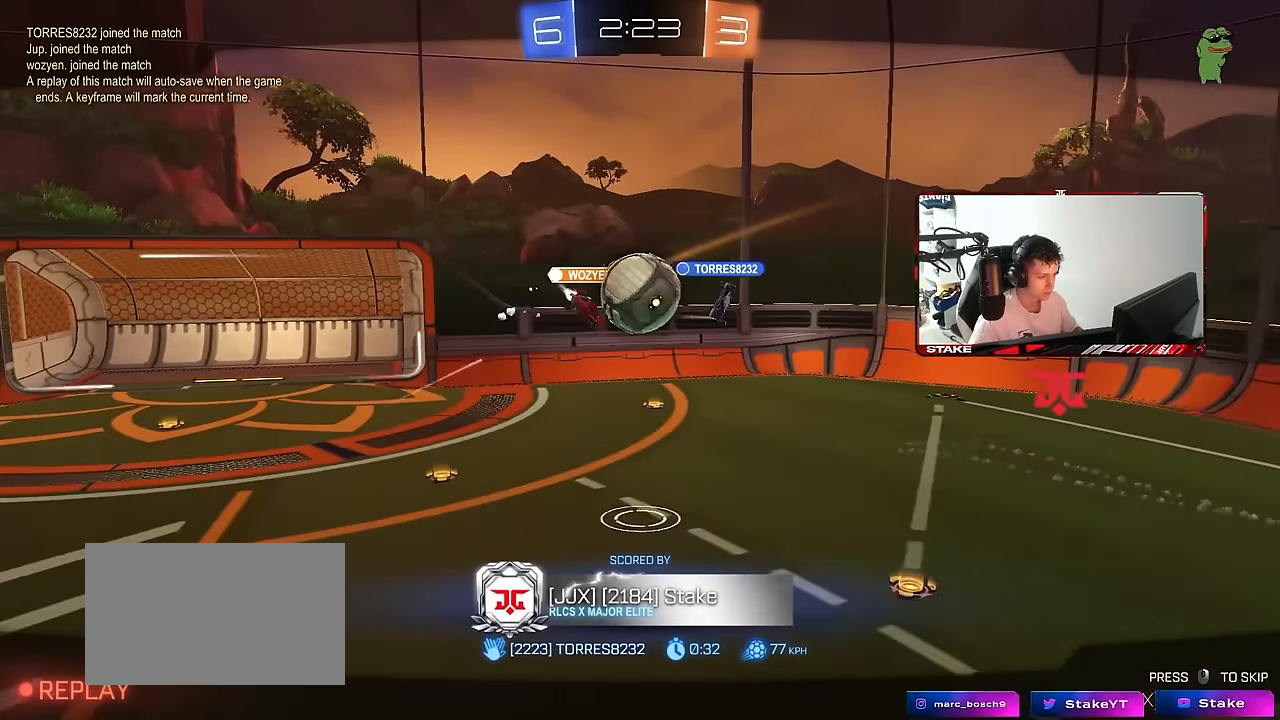
{"keys": [], "mouse": [], "mouse_move": "still", "events": [[216, "tab", "down"], [500, "tab", "up"]]}
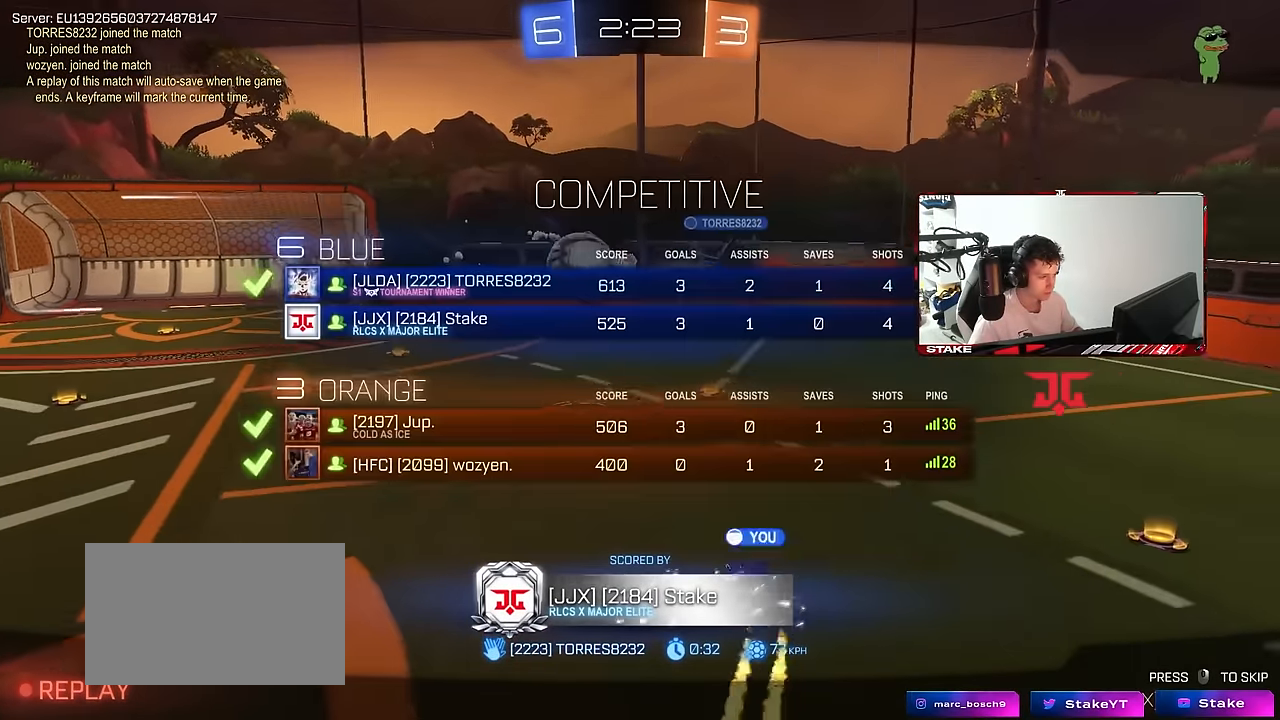
{"keys": [], "mouse": [], "mouse_move": "still", "events": []}
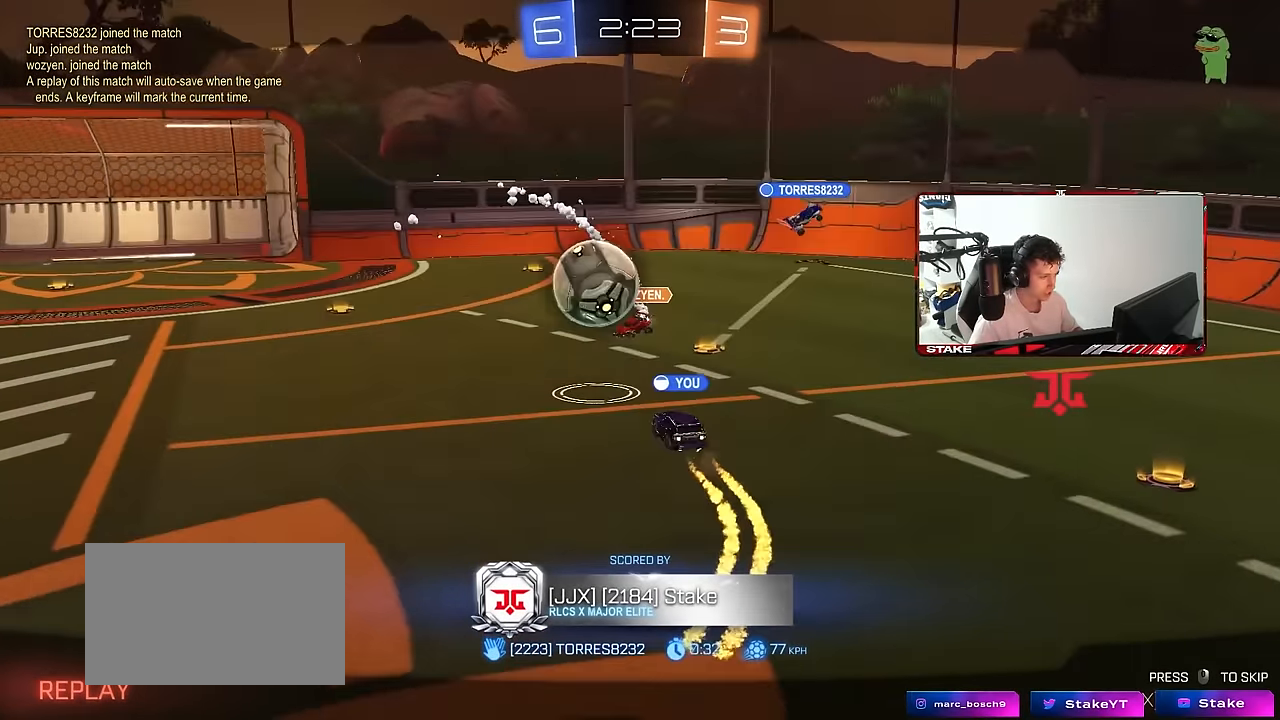
{"keys": [], "mouse": [], "mouse_move": "still", "events": []}
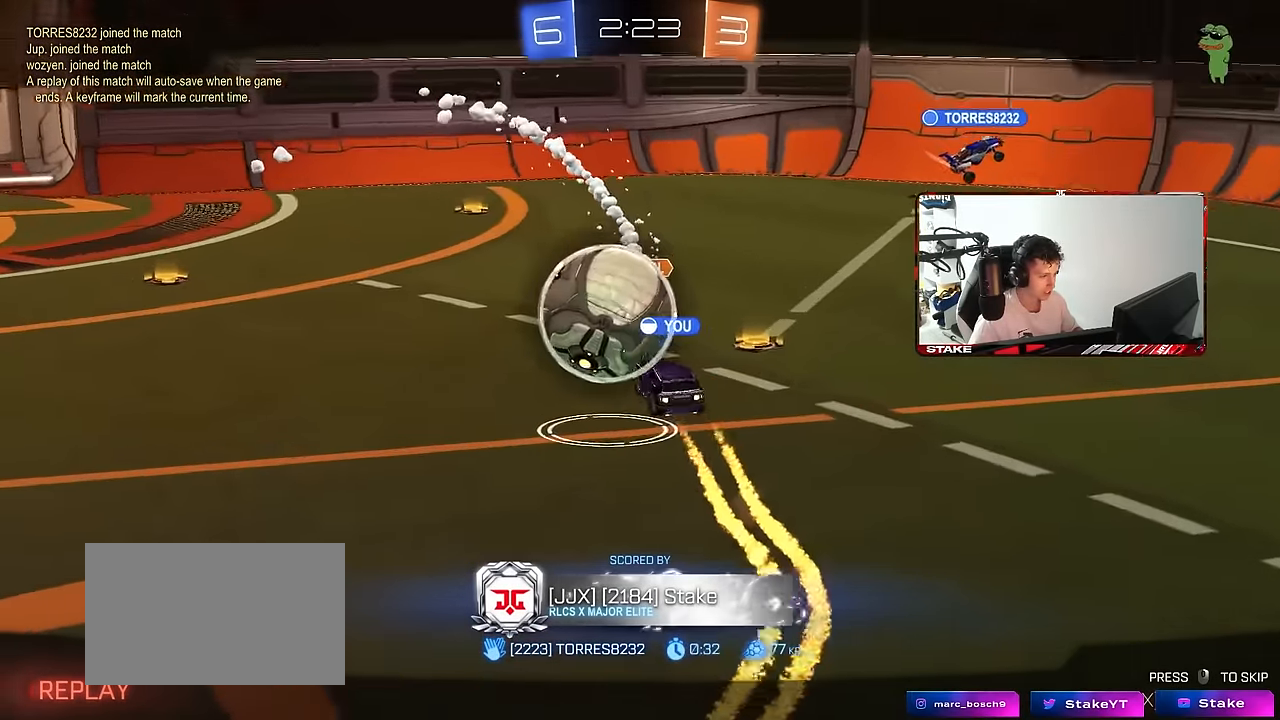
{"keys": [], "mouse": [], "mouse_move": "still", "events": []}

········

# YOUR OBJECTIVE:
Only the text of the listing above is copied, exactly as written; its pictures are dropped.

# SOLUTION TO THIS PROBLEM:
{"keys": [], "mouse": [], "mouse_move": "still", "events": [[216, "tab", "down"], [500, "tab", "up"]]}
{"keys": [], "mouse": [], "mouse_move": "still", "events": []}
{"keys": [], "mouse": [], "mouse_move": "still", "events": []}
{"keys": [], "mouse": [], "mouse_move": "still", "events": []}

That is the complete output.